### [EXPLORE THE MATERIAL]
1. In the billing thread, list each thing the reply says the note must state.
2. Answer these questions on the billing thread:
(a) What condition does the patient in the first post have?
(b) What visit code does 30 minutes in an inpatient setting equal?
(c) For a subsequent visit, how many of history, exam and MDM need to meet the standard?

### [READING TEXT]
========================================

# billing based on time - inpatient hospital



## Colliemom (Jan 9, 2009)

So I am hoping for some opinions....

1)A physician sees a patient in the hospital for a subsequent visit.  The pt has Down's Syndrome, so 30 minutes is spent in discussing the patient's dx and treatment options with the pt's family.  Can you bill based on time?

2)The patient has Medicare.  I realize that time spent in counseling with the family must be done with the patient present, when billing office charges based on time.  Must the patient be present if this is done in an inpatient hospital setting?  (As I know the physician can include floor time when billing based on time for inpatient visits in the hospital setting.)

thanks


----------



## FTessaBartels (Jan 9, 2009)

*Yes, you can use time in an inpatient setting*

Yes, you can use time spent in counseling/coordination of care in the inpatient setting to determine level of service. 

The note must state:
1.Total amount of time spent face-to-face with patient (floor/unit time counts for inpatient)
2. Amount of time spent in counseling/coordination of care (must be at more than half the total time)
3. Nature of the counseling/coordination of care.

So, *for example,* you might have documentation such as:  I spent 30 minutes with patient and his parents, 18 minutes of which was in counseling/coordination of care, discussing diagnosis, treatment options, risk and benefits. 

NOTE: 30 minutes in an inpatient setting equals a 99232 subsequent hospital visit. If the patient is sufficiently ill, the physician may have already documented a 99233 visit level. For a subsequent visit you only need to meet the standard on two of the three: history, exam, MDM.

F Tessa Bartels, CPC, CEMC


----------

========================================

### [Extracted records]
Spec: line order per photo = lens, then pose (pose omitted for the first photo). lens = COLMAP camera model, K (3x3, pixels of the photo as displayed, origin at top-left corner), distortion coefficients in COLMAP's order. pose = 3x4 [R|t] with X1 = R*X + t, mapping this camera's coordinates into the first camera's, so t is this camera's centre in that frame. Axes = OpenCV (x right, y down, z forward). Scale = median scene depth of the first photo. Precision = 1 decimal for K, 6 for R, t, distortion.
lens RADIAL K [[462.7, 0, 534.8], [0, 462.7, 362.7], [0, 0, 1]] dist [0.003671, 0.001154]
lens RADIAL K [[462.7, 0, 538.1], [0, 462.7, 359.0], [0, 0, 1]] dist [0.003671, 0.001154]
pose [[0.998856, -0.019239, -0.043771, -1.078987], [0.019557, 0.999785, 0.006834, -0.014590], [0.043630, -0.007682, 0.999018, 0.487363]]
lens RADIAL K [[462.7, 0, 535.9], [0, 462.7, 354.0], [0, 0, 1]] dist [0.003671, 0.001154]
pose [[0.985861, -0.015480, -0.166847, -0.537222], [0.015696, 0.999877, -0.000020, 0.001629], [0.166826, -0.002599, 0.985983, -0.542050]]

========================================

### [SOLUTIONS TO EACH TASK]
1.
1. The total amount of time spent face-to-face with the patient (floor/unit time counts for inpatient)
2. The amount of time spent in counseling/coordination of care (more than half the total time)
3. The nature of the counseling/coordination of care

2.
(a) Down's Syndrome
(b) 99232, a subsequent hospital visit
(c) Two of the three